Mama inspected the stockings again, and folded them back into the sea-chest. ‘Well, isn’t that depressing.’

‘At least we’ve worked out where everyone is.’ Dalip picked up the wax-clothed bundle, and noticed that there was a corroded pen and a small, squat glass bottle nestling with it. ‘They’re all captured or dead, and we’re the survivors.’

‘We’ve been here a month, Dalip. Maybe two. We’ve survived so far, but I don’t think that makes us survivors.’ Mama sucked her cheeks in. ‘I want to go home. More than ever.’

He unwrapped the little bundle. Inside was a little hardback book with black leather-covered boards and raggedly cut pages. Although it looked old, it smelled new, and when he cracked it open, the paper was still white and crisp.

The writing was in a small, neat hand, the script flowing and steady.

‘I can’t read it,’ said Dalip, and showed it to Mama.

‘So what language is it?’

‘I’m going to guess at Latin, or…’ He squinted at the page. ‘Hang on. That’s English.’

‘That’s no English I’ve ever seen.’

‘They made me do Chaucer at school. Middle English. Medieval.’ Sucking at his teeth, he tried a few words, running his finger beneath the letters as he stuttered his way through. ‘Wol◦– will I turn to London again.’ He leafed to the start. ‘This is someone’s diary, I think.’

‘Then perhaps you shouldn’t be reading it.’

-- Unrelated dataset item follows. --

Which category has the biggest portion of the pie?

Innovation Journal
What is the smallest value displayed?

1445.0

‘The owner will be past caring by now.’ He moved to the last entry, but didn’t try and decipher its meaning. ‘This stuff always gave me a headache. It’s like trying to read Punjabi.’

‘Can’t you?’

He shook his head. ‘A bit. Everything was in English, and I was… lazy. I can speak it better, though that’s not saying much. I know some prayers, some of the Guru Granth Sahib. I couldn’t hold a conversation in Punjabi, though. My grandfather would have hated that thought.’

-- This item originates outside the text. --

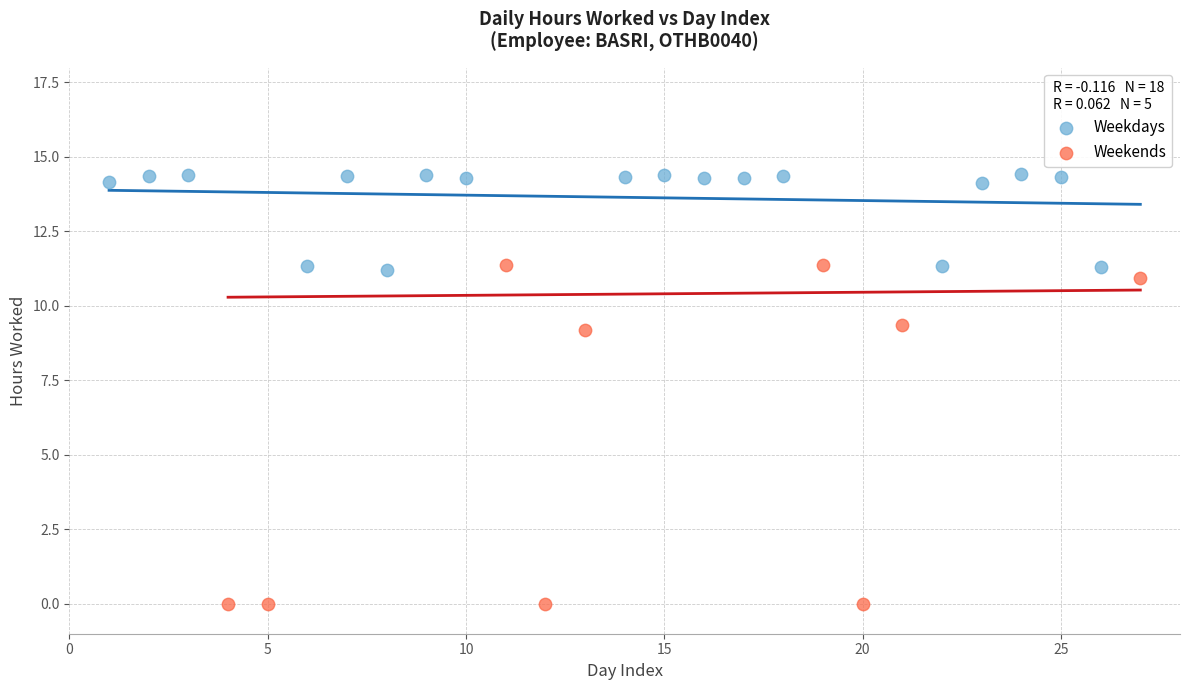

Which series reaches the minimum Y coordinate?

Weekends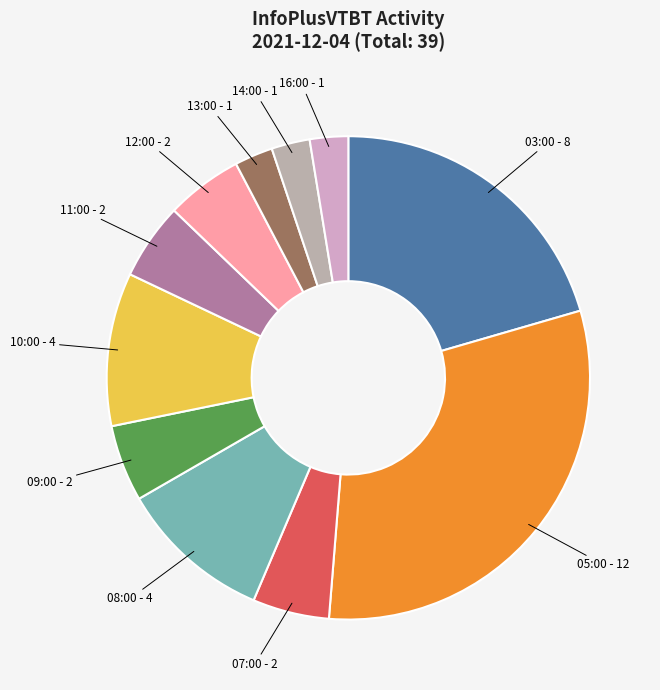

What is the smallest slice in the pie chart?

13:00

‘He would have been very proud of his grandson.’

‘Maybe. He would have still told me off for not learning the language of our ancestors. But he would have blamed his son for not teaching me properly. And my mother.’ He lapsed into silence, turning the book over in his hands.

‘We’ll make it back,’ said Mama.

‘The man who wrote this didn’t. If we want to go home, we have to make it happen. No one’s going to open a door and offer it to us.’ He placed the book back in its wrapper, and returned it to the chest. Then he took out his machete and tested its edge with his thumb.